BOLOGNA – Nella sentenza di primo grado sulla drammatica vicenda di Saman Abbas “più parole avrebbero dovuto essere scritte per restituire l’inumanità, l’atrocità, il contesto e la modalità dell’uccisione di questa giovane ragazza, e meno parole erano necessarie, invece, rispetto a quelle che sono state scritte nella corposa motivazione, per valutare oggettivamente tutti i fatti e per comporli seguendo un ragionamento lineare, logico, rigoroso e rispettoso delle evidenze processuali”. La sostituta procuratrice generale Silvia Marzocchi ha esordito così, criticando duramente la sentenza di primo grado, nella sua requisitoria nel processo di appello per i cinque familiari della giovane pachistana uccisa a Novellara.
L’appello della Procura si concentra sull’assoluzione dei due cugini, Nomanhulaq Nomanhulaq e Ikram Ijaz e sull’esclusione dell’aggravante della premeditazione. Secondo la pg, la Corte di assise di Reggio Emilia ha eliminato prove decisive, “travisando le dichiarazioni di testimoni, discostandosi dagli accertamenti peritali, fino a costruire uno scenario che offusca la realtà, che è purtroppo più basilare, nella sua drammaticità”.
La pm reggiana, Maria Rita Pantani, applicata nel giudizio di appello, si è soffermata nella ricostruzione della giornata del 29 aprile 2021, il giorno prima dell’omicidio, e sul video dove furono ripresi lo zio Danish Hasnain e i due cugini, con in mano delle pale. Per Pantani “al di là di ogni ragionevole dubbio quel giorno hanno scavato la fossa, poi riempita il giorno dopo. Nessun lavoro venne loro commissionato”, ha detto, confutando un passaggio della sentenza di primo grado.
In mattinata ad aprire l’udienza era stato l’archeologo forense Dominic Salsarola, che la procura ha ottenuto di risentire in questo secondo grado e che ha ribadito che a mettere nella fossa Saman Abbas furono almeno due persone. Questo aspretto è uno dei punti irrisolti della vicenda che ruota attorno all’omicidio della 18enne di Novellara. In primo grado solo lo zio della ragazza è stato ritenuto l’esecutore materiale dell’uccisione, mentre i genitori sono stati condannati come mandanti. La salma è stata trovata “in posizione supina, con lo sguardo rivolto verso il cielo, le braccia spostate verso destra”, ha detto ancora Salsarola. E’ stata “calata, non buttata”. Da qui la difficoltà di azione per una persona sola. Poi proprio lo zio, Danish Hasnain, ha preso la parola, sollecitato dal presidente della corte, Domenico Stigliano, che gli ha chiesto se fosse disponibile a raccontare cosa aveva visto la sera dell’omicidio, dal momento che in una precedente udienza aveva riferito di essere presente e di aver visto altri due imputati, i cugini di Saman, che scavavano la fossa per la ragazza.

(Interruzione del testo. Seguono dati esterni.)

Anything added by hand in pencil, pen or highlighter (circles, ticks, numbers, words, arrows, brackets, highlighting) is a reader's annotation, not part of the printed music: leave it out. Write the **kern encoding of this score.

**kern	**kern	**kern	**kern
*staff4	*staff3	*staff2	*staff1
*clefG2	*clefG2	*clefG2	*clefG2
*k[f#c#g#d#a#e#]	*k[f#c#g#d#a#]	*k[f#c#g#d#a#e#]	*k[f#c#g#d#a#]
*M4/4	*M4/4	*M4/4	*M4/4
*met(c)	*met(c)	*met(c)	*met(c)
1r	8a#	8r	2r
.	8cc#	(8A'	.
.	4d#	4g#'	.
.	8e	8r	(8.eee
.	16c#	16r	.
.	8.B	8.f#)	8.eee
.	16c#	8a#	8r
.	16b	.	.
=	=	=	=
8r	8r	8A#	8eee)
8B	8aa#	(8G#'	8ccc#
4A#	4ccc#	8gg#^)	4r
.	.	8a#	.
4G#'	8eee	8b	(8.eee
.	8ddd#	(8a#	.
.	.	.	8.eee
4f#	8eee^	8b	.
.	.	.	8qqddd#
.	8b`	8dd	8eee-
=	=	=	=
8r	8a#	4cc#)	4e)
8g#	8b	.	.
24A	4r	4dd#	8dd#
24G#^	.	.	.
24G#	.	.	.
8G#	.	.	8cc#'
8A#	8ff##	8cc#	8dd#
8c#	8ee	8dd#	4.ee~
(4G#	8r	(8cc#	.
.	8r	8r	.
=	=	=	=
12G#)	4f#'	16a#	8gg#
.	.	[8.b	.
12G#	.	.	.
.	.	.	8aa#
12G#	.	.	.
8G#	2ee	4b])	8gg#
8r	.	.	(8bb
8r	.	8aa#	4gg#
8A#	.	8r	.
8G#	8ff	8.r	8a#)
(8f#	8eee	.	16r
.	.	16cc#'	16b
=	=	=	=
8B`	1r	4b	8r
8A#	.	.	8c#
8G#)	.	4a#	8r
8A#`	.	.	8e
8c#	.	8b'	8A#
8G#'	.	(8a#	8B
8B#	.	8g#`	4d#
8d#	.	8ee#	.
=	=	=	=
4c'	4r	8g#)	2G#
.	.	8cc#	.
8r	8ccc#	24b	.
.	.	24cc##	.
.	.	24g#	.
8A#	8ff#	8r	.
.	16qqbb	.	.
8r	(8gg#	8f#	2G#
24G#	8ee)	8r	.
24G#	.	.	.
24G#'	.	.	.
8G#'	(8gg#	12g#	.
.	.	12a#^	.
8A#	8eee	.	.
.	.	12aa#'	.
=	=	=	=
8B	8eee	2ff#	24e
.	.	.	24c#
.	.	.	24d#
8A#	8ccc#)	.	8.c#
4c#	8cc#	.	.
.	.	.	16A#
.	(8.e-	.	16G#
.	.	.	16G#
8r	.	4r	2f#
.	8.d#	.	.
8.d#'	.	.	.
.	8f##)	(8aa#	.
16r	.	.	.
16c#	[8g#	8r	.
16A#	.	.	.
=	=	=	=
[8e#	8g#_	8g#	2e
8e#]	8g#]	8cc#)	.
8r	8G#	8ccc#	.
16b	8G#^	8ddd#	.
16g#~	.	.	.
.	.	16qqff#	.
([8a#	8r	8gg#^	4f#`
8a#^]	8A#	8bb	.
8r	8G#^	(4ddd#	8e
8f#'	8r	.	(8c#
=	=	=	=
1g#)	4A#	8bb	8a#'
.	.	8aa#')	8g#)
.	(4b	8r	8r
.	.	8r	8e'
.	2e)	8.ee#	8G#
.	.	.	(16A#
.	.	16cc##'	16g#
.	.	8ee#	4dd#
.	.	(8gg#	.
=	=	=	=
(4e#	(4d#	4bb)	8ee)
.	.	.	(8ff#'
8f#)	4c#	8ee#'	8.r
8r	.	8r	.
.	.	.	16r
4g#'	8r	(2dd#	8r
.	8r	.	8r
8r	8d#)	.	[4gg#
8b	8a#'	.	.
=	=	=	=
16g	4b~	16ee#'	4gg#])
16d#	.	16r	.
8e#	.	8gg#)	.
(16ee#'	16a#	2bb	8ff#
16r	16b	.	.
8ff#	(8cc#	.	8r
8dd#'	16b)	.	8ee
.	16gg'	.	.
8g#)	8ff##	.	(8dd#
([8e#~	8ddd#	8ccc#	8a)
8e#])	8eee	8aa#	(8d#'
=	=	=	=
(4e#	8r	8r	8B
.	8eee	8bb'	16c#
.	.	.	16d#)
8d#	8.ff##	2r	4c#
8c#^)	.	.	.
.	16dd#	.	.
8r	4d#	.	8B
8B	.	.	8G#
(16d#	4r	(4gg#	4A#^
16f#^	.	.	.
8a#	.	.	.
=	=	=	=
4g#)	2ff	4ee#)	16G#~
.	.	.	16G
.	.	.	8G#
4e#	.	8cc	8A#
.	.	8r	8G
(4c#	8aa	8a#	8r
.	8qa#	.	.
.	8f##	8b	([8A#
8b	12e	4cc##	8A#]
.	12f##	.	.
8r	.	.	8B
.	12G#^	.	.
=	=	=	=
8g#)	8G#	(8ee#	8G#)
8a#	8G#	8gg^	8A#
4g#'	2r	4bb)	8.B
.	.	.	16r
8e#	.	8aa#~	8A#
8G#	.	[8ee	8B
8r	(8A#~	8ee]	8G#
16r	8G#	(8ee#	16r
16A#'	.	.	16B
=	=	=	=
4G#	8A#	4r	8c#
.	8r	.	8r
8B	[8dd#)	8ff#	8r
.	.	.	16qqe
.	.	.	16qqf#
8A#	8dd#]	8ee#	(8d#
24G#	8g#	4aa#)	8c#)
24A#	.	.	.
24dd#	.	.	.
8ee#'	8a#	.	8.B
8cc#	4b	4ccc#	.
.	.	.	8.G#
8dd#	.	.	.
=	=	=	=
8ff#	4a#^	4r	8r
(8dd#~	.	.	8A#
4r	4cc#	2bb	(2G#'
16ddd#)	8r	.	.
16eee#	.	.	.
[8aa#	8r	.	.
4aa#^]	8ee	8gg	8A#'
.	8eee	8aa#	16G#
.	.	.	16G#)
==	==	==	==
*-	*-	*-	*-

“Quando scavavano ero presente, ma quando l’hanno sepolta non ero più lì – ha risposto – Mi hanno chiesto di aiutarli e io mi sono rifiutato. Ad alta voce ho detto di no, loro mi hanno detto di abbassare la voce e hanno ripreso in silenzio. Si sono allontanati con la salma e non ho visto come l’hanno sepolta. Sono andato a casa, ero molto provato, sono stato 10-15 minuti a piangere. Dopo, sono arrivati anche loro e abbiamo dormito tutta la notte”. In precedenza, Danish aveva detto di averli aiutati a spostare la terra: “Sì, ho solo spostato la terra”, ha risposto.